James Blake
Mixmag Cover Mix
James Blake’s Mixmag Cover Mix is a deeply personal, wonderfully baffling journey that begins in the frantic world of Brazilian baile funk and ends in his own melancholic electronica. It’s the musical equivalent of a late-night, stream-of-consciousness text from a genius friend—confusing, captivating, and ultimately revealing. The vibe is intimate and cerebral, a headphone session that demands your full attention as it veers from club heat to ambient cool. With a BPM average of 128.8 and a key center often in 3B, Blake constructs an arc that prioritizes mood and texture over dancefloor logic. The energy is overwhelmingly low-end focused (0.702 avg), providing a warm, sometimes ominous bed for the eclectic elements above.
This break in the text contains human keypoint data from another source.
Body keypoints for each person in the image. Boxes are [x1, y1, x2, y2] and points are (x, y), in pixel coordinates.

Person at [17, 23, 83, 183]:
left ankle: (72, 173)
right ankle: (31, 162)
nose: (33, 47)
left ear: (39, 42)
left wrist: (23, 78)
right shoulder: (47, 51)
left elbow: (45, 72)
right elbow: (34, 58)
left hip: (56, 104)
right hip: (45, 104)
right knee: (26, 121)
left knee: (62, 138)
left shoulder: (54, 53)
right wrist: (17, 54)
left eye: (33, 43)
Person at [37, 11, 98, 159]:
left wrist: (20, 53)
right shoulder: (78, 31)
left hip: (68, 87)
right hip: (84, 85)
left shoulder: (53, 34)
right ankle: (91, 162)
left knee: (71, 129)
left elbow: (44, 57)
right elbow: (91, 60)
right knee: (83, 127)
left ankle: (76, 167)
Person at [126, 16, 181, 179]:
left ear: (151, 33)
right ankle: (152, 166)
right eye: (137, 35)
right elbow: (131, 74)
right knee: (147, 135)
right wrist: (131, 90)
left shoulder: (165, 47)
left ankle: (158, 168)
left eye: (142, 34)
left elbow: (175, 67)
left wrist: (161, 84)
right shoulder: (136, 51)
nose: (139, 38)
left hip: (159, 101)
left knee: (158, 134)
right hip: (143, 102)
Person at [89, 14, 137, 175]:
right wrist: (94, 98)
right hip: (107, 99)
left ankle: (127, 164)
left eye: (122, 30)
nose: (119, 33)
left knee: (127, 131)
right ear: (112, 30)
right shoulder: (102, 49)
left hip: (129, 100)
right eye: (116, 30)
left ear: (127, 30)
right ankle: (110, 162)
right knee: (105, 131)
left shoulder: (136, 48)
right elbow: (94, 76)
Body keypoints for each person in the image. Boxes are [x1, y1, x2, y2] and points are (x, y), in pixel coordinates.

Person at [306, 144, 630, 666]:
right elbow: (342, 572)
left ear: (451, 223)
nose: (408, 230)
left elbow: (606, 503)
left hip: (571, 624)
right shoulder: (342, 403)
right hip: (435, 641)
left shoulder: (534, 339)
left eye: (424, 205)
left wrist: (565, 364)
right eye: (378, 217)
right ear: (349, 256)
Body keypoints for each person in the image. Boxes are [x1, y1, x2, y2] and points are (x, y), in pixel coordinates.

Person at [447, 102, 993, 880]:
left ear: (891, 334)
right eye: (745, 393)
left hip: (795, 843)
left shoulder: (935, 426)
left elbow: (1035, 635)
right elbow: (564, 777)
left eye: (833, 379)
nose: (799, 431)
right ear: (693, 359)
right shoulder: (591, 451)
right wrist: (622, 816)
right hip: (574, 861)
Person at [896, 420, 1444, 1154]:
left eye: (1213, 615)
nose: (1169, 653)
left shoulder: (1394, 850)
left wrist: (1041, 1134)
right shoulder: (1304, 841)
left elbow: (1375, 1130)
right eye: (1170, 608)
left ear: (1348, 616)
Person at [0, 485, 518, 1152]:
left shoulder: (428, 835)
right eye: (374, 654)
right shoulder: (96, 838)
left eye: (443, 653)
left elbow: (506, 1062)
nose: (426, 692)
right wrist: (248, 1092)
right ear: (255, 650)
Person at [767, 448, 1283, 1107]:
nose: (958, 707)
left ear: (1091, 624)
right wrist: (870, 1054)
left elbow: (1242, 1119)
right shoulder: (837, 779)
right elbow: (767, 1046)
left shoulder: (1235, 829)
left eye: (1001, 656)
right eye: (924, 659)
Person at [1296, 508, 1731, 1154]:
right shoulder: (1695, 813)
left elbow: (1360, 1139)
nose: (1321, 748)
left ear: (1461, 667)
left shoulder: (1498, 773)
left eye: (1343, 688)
The mid-range (0.249 avg) carries the weight of the vocals and melodic fragments, while the high-end is almost absent, resulting in a soft, rounded soundscape. It’s less a DJ mix and more a producer’s collage, with blends that are atmospheric and impressionistic. The tracklist is a revelation. He kicks off with the explosive energy of DJ LA Beat, MC PR & DJ GH7’s baile funk clash ‘SENTA PRA BANDIDÃO’, immediately disorienting any expectations. He weaves in his own sparse, haunting originals like ‘Fall Back’ and ‘Let Her Know’, creating pockets of introspection.
The inclusion of Aphex Twin’s ‘Bbydhyonchord’ is a nod to shared influences, and klaox’s ‘Deepfall’ is a stunning, 10-minute dive into ambient techno. The Joris Voorn remix of Eelke Kleijn’s ‘Transmission’ offers a moment of sleek, melodic house before the descent. The journey is a deliberate deconstruction, moving from the chaotic street party of the opening, through layered electronica, and finally into the sparse, vulnerable closure of his own track ‘Foreign’.